----- DATA -----

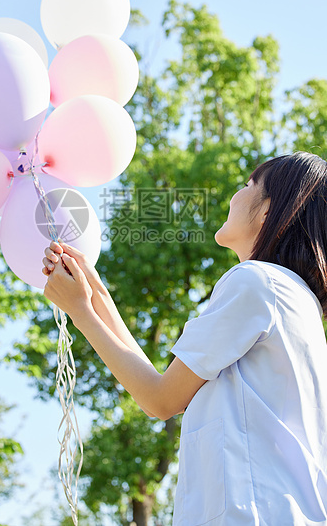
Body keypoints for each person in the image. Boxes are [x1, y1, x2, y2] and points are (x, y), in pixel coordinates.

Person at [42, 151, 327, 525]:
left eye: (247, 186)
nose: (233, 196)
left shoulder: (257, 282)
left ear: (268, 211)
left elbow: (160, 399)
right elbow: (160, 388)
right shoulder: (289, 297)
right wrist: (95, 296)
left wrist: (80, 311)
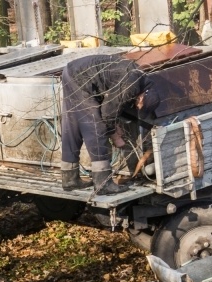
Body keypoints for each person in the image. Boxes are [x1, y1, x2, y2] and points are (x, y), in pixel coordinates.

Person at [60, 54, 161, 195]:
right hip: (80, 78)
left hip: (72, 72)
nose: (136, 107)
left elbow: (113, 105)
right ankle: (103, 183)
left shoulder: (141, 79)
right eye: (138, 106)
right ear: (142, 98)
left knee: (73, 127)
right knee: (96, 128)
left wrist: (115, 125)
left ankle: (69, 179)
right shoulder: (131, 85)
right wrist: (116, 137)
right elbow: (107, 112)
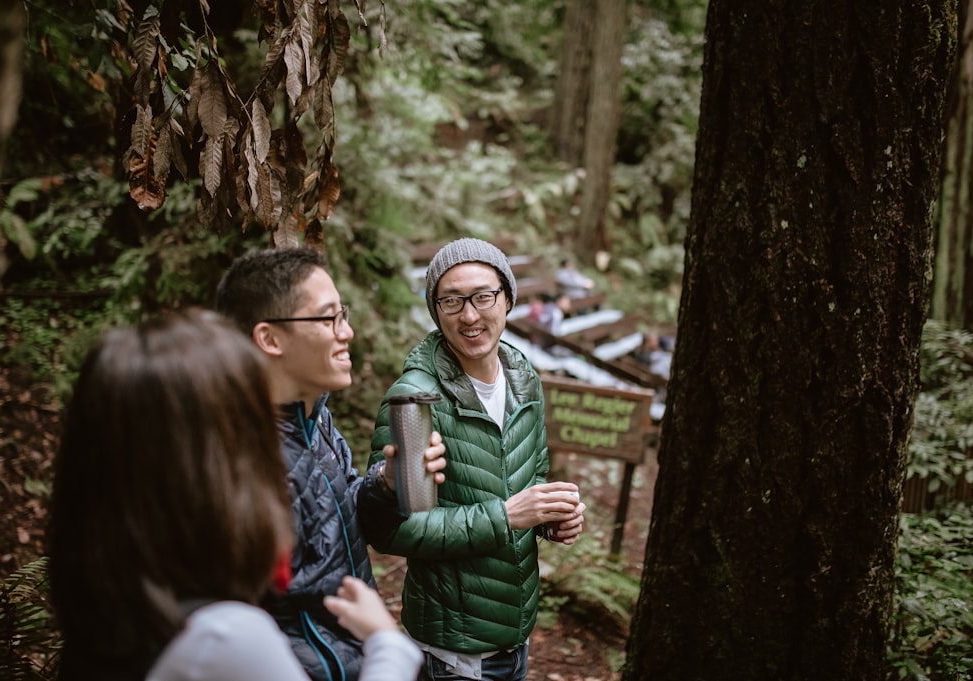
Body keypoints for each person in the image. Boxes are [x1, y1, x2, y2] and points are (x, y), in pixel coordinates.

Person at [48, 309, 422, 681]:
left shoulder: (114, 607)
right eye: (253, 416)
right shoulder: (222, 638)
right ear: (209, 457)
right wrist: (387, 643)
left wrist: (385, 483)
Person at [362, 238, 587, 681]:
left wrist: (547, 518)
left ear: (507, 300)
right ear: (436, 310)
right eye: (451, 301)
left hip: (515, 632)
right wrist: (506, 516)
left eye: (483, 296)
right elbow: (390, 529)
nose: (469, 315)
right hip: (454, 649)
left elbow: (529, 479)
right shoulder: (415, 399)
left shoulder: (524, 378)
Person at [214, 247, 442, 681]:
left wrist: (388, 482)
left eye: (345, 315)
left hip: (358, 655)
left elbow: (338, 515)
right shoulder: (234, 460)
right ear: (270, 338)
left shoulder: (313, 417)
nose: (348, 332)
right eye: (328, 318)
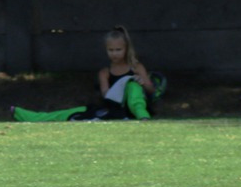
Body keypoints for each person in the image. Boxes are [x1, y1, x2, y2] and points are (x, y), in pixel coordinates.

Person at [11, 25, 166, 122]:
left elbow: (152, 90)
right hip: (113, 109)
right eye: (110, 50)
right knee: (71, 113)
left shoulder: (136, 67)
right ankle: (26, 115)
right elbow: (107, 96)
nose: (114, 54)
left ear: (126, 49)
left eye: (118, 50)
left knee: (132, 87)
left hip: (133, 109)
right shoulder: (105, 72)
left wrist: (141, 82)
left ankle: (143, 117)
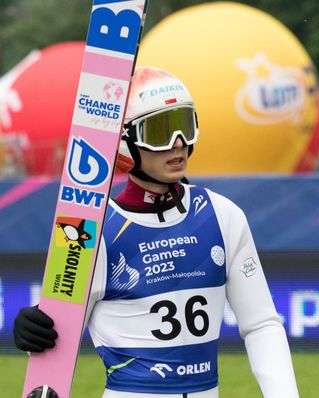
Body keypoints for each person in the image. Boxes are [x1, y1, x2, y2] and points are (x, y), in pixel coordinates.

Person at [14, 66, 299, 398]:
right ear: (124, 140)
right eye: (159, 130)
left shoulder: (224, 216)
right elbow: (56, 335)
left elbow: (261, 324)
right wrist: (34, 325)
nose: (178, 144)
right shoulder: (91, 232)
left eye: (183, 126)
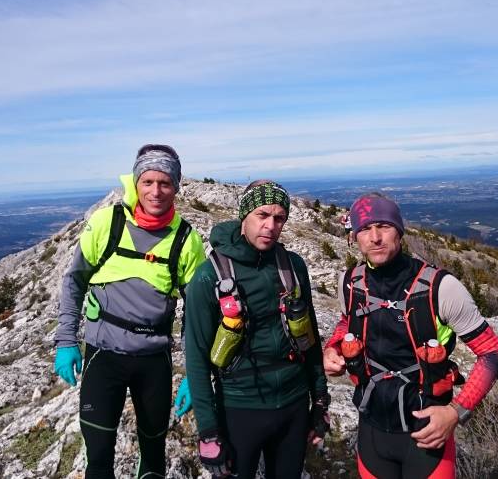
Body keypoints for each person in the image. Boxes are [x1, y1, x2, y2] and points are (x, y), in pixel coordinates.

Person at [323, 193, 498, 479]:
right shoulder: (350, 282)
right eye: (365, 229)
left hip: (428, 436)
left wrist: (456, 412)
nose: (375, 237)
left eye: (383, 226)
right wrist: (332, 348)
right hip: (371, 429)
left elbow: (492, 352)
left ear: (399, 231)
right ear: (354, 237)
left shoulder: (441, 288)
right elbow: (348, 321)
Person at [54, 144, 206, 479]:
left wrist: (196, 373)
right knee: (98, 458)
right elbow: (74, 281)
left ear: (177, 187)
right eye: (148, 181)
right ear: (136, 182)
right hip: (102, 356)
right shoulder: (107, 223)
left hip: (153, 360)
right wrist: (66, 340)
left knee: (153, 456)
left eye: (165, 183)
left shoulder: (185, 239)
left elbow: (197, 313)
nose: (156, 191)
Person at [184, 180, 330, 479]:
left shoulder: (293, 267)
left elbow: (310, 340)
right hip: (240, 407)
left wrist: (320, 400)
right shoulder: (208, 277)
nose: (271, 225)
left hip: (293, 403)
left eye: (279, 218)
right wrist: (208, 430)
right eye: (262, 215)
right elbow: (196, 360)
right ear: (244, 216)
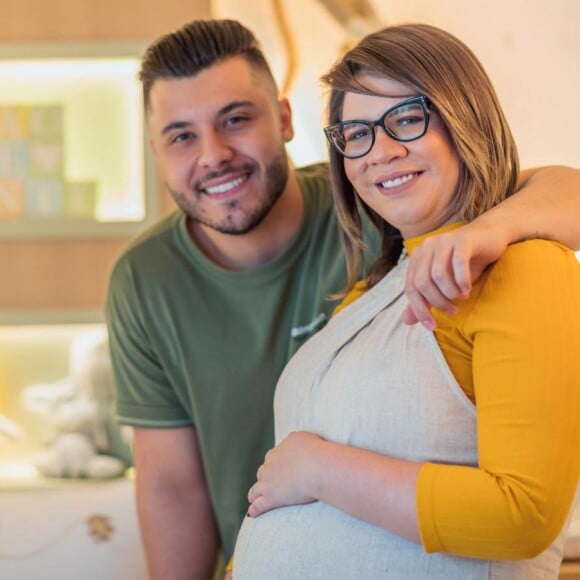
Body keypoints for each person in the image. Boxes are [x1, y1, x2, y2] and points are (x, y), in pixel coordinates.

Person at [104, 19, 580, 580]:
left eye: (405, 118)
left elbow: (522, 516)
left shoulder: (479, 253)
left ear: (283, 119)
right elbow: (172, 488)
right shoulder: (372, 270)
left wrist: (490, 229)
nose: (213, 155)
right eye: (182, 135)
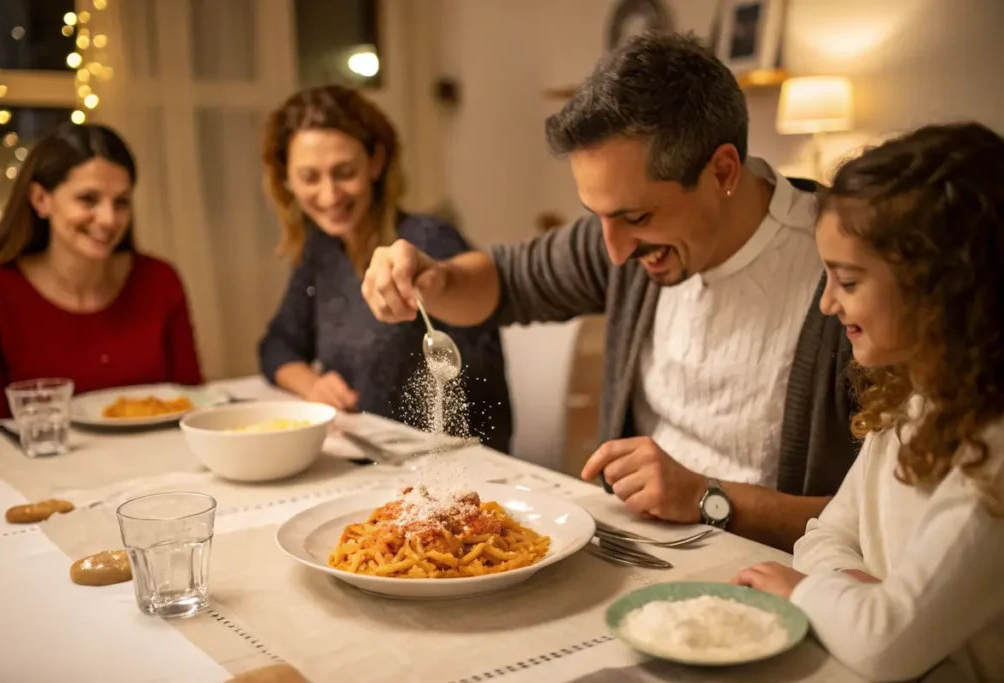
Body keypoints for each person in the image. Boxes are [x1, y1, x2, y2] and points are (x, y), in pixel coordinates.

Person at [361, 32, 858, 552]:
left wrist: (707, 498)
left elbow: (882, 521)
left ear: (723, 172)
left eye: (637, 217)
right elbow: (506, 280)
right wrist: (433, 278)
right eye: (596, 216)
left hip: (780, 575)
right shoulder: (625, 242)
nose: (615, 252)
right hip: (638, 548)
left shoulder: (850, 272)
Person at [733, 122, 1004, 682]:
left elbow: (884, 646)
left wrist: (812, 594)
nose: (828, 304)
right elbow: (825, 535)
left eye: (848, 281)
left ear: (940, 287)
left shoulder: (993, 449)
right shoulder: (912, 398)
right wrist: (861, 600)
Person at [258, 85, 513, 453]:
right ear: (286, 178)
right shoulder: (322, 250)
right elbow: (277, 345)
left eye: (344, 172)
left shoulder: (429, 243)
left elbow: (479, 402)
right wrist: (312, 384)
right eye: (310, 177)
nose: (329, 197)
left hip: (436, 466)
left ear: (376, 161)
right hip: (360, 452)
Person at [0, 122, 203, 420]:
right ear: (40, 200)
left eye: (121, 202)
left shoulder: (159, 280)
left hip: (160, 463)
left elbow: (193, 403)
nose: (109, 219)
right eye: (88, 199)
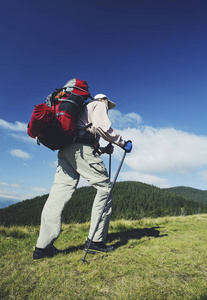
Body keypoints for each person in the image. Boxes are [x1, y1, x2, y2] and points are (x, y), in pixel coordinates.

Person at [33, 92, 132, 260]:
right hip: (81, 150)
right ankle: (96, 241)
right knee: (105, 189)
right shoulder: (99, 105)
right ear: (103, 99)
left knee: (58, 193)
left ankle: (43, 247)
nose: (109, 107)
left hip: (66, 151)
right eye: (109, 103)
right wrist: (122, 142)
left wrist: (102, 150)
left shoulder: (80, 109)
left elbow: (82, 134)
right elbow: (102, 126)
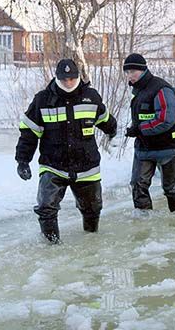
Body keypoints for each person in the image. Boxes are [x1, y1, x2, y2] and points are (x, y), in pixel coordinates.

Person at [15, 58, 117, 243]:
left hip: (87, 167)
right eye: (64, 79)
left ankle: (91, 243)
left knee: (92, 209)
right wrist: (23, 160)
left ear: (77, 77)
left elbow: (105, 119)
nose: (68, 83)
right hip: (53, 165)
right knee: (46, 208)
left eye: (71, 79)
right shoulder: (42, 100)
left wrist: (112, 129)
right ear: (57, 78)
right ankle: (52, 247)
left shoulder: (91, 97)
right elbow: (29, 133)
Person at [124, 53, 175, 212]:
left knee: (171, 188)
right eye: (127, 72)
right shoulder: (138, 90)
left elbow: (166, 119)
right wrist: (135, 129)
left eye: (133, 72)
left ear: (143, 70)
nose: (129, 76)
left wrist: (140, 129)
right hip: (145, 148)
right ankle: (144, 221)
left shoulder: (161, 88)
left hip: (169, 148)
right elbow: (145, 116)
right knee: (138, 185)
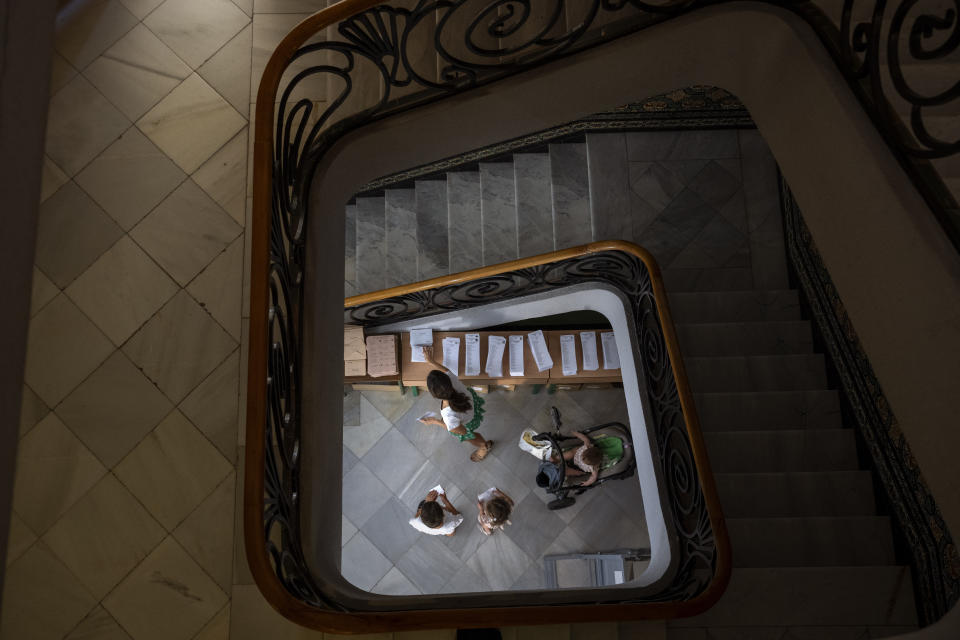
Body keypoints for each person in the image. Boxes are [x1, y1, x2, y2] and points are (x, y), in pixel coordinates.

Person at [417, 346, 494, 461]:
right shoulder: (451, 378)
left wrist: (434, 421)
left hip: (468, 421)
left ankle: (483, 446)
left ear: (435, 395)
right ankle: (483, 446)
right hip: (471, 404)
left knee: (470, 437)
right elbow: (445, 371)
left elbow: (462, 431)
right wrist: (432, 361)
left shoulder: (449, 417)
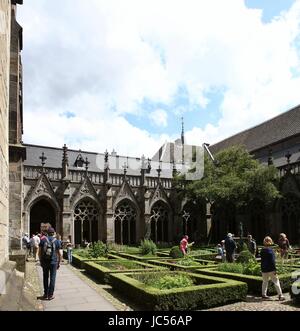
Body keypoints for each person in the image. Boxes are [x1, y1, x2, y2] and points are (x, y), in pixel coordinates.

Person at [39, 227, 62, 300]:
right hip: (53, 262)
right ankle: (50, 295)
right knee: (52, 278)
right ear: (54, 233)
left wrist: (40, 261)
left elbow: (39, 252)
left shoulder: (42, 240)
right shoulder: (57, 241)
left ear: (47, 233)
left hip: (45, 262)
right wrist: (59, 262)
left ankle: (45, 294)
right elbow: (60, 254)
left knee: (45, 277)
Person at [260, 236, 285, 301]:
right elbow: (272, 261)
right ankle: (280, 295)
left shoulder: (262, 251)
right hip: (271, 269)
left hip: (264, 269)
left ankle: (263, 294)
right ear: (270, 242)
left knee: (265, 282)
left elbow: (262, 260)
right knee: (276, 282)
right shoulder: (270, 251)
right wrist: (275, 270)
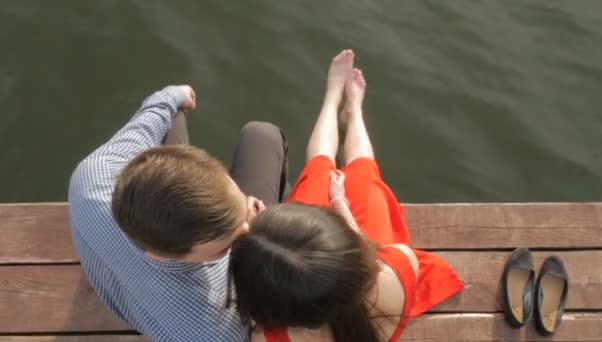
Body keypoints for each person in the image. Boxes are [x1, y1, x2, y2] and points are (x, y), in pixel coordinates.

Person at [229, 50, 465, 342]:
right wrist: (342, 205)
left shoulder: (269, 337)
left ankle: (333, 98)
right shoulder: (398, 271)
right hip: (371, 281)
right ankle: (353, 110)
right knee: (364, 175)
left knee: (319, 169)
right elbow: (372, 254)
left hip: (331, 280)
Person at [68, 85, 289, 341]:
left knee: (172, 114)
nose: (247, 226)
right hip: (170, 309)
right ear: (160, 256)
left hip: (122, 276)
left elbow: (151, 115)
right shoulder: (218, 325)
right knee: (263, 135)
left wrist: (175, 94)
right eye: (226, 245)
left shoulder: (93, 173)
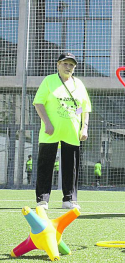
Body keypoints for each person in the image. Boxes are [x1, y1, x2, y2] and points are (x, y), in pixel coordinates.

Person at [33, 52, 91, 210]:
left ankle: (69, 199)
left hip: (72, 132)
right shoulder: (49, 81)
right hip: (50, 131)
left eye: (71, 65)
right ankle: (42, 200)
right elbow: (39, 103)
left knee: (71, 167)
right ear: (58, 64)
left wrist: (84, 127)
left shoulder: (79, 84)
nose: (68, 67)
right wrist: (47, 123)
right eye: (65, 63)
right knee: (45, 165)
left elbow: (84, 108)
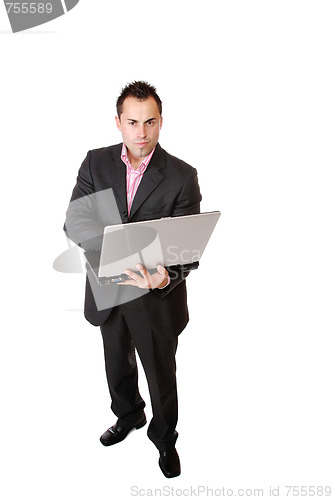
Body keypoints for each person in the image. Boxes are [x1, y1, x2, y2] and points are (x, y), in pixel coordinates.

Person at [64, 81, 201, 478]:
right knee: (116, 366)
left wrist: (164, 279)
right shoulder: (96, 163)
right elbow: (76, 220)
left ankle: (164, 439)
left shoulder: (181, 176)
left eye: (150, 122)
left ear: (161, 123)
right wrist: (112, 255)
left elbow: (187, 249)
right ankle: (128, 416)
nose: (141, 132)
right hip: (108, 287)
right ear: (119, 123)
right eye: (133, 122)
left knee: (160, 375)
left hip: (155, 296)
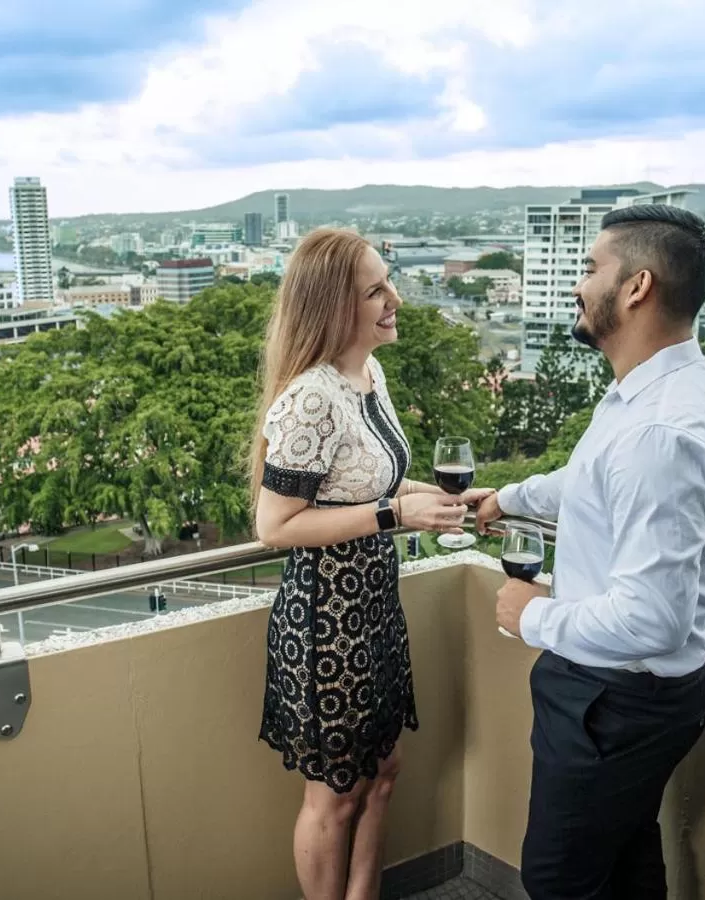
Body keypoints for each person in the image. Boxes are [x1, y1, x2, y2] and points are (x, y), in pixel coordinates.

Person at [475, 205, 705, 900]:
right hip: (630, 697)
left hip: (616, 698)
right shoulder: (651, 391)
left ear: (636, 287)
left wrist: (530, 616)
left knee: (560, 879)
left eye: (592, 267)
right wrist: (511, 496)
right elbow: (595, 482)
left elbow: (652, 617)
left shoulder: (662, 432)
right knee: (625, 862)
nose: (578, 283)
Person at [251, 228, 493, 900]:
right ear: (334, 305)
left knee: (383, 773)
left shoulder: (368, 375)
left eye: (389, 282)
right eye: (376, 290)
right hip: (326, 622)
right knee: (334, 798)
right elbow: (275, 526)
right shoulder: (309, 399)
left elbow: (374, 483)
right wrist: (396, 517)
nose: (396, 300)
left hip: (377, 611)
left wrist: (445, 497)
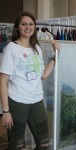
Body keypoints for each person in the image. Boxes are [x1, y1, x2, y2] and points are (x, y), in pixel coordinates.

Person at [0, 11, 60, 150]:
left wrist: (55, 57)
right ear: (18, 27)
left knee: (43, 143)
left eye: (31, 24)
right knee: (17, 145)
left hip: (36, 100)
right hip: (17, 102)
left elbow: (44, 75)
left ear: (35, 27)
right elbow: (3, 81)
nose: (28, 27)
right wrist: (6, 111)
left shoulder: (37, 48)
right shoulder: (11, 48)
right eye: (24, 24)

-----

■ **EXERCISE OBJECTIVE**
Look back at the entries above and repeat, unchanged, every line from the line holding "right shoulder: (322, 250)" through the line holding "right hip: (360, 452)".

■ **ANSWER BOX**
right shoulder: (322, 250)
right elbow: (277, 345)
left eye: (344, 172)
left shoulder: (429, 243)
left elbow: (479, 402)
right wrist: (312, 384)
right eye: (310, 177)
nose: (329, 197)
left hip: (436, 466)
left ear: (376, 161)
right hip: (360, 452)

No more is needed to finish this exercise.